While some may claim that the After Effects CS6-era Ray-traced 3D renderer is a minor feature that you can ignore, it’s still a strong option for basic motion graphics with realistic reflections and refractions, and very fast if you have an Nvidia CUDA GPU. If you’re not committed one way or another, you may want to check out an integrated in-depth resource from Eran Stern that compares major alternatives for creating 3D type.
There’s a ton of ways to create 3d-ish text inside AE; see the roundup 3D text in After Effects: an updated survey of methods for a compete survey. This article looks at updates for a few of the more complicated methods.
There are downsides of course, and most of them are listed in a sometimes annoying reminder dialog that pops up when you enable ray-tracing. And fast CUDA rendering in Adobe Media Encoder, Premiere Pro using Dynamic Link, and other background rendering is not supported.

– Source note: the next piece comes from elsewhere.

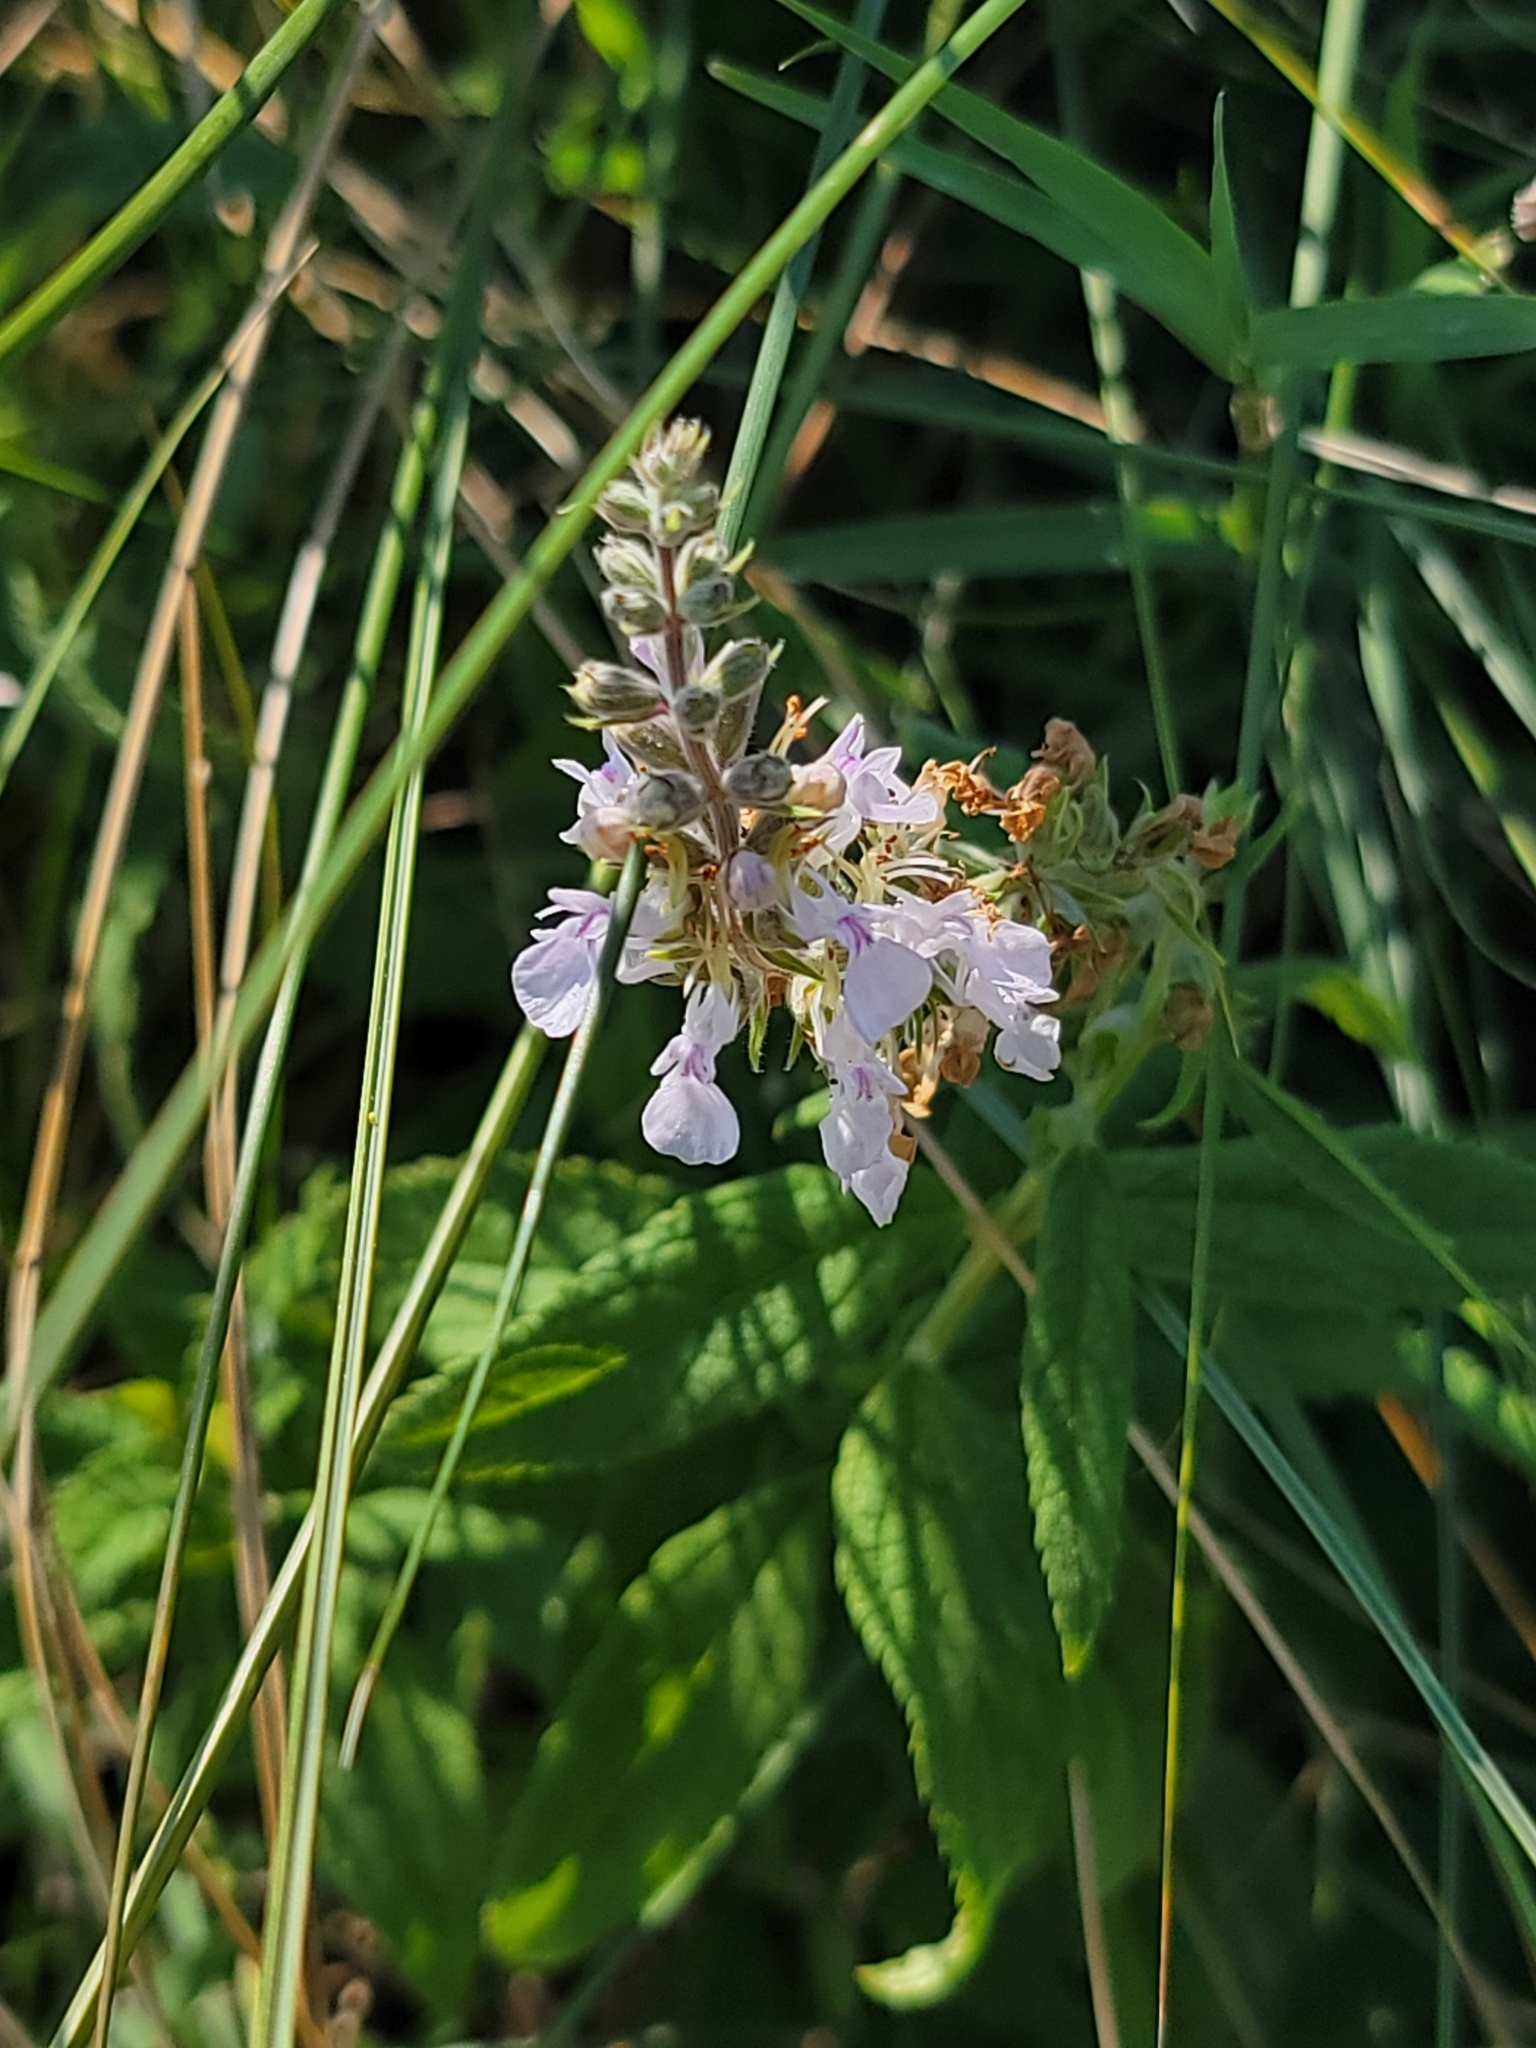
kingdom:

An unsupported workaround involving preference file editing can be found in Faster raytracing in CS6 while rendering in the background… YMMV by Danny Princz. But it might be faster in the end to just render in the main app, as recommended by Adobe’s Todd Kopriva:
If you are rendering heavy compositions that require GPU processing and/or the Render Multiple Frames Simultaneously multiprocessing, then the recommended workflow is to render and export a losslessly encoded master file from After Effects and have Adobe Media Encoder pick that up from a watch folder to encode into your various delivery formats.
There’s more detailed information on Raytraced 3D, CUDA, and OpenGL in these articles:
- GPU (CUDA, OpenGL) features in After Effects CS6 and After Effects CC
- After Effects Help / GPU (CUDA, OpenGL) features
- GPU changes (for CUDA and OpenGL) in After Effects CC (12.1)
- more advice from Todd Kopriva, Roland Kahlenberg, and others in the roundup The Ray-traced 3D renderer in After Effects
So sure, the Ray-traced 3D renderer may be a lame duck but it’s still easy, produces nice looks, and, if you have a recent vintage Nvidia card, fast too. If you’re not convinced, or tied to AMD GPUs (and don’t mind also missing acceleration for plug-ins and other apps), you can consider the many alternatives for 3D text found in 3D text in After Effects: an updated survey of methods.
That survey is wide-ranging but doesn’t go into depth on any technique. Recently though, Eran Stern posted an in-depth 5-hour course at Lynda.com, 3D Typography in After Effects. Eran covers major solutions and compares details too, even picking his favorite (considering only basic features) from the Ray-traced 3D renderer, Cinema 4D Lite, Element 3D, Invigorator, Mettle Shapeshifter, and Boris BCC 3D objects.
If you don’t have a Lynda.com membership Eran has a free 7-day trial. Here’s a sample from the course:
There’s more to 3D than just 3D type, and we don’t how much Eran’s summary will need to be tweaked in the coming months as 3D tech in After Effects develops. Perhaps we might at least read tea leaves for Video Copilot’s Element 3D version 2 from pictures said to be rendered with it, including the MotionPulse trailer.